▸ **PROBLEM TO SOLVE**: Your copy of the entries below should hold exactly the lines from the one containing "right hip: (66, 237)" to the one containing "right knee: (630, 356)", inclusive, and no pictures.

Dataset entries:

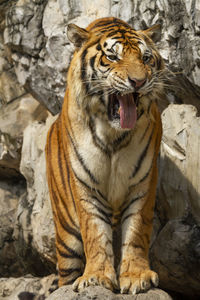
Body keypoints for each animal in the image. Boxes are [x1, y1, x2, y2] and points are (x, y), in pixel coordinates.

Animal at [45, 17, 164, 296]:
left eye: (145, 58)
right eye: (112, 57)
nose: (139, 81)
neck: (113, 135)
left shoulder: (143, 183)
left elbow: (137, 231)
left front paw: (137, 276)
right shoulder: (86, 186)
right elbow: (95, 233)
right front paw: (97, 277)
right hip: (66, 237)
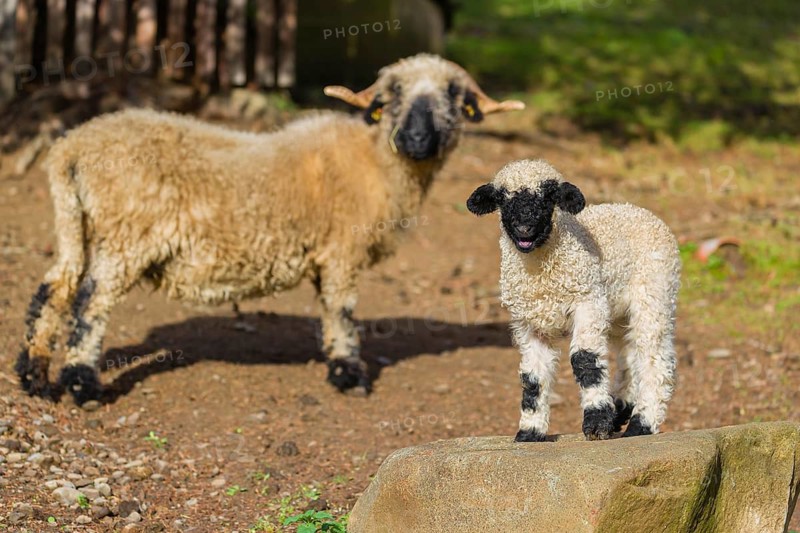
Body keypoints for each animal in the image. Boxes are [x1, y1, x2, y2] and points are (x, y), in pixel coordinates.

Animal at [15, 54, 525, 405]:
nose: (417, 139)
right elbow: (342, 310)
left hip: (77, 222)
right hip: (126, 233)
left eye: (454, 97)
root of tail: (72, 147)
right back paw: (82, 385)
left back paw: (34, 377)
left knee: (54, 288)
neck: (375, 161)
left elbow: (329, 309)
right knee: (90, 301)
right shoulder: (341, 250)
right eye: (391, 96)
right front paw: (349, 375)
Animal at [466, 159, 680, 441]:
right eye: (502, 198)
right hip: (618, 311)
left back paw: (641, 424)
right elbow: (532, 377)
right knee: (630, 356)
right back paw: (621, 410)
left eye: (549, 196)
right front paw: (530, 432)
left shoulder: (588, 302)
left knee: (655, 358)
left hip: (655, 292)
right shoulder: (529, 324)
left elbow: (585, 360)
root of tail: (639, 211)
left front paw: (597, 422)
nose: (524, 229)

▸ **RESPONSE BOX**:
right hip: (66, 237)
Body keypoints for each animal in the image. Boxes are [x1, y1, x2, y2] and points are (x, y), in pixel coordinates.

Animal at [15, 54, 525, 405]:
nose: (417, 139)
right elbow: (342, 310)
left hip: (77, 222)
right hip: (126, 233)
left eye: (454, 97)
root of tail: (72, 147)
right back paw: (82, 385)
left back paw: (34, 377)
left knee: (54, 288)
neck: (375, 161)
left elbow: (329, 309)
right knee: (90, 301)
right shoulder: (341, 250)
right eye: (391, 96)
right front paw: (349, 375)
Animal at [466, 159, 680, 441]:
right eye: (502, 198)
right hip: (618, 311)
left back paw: (641, 424)
right elbow: (532, 377)
right knee: (630, 356)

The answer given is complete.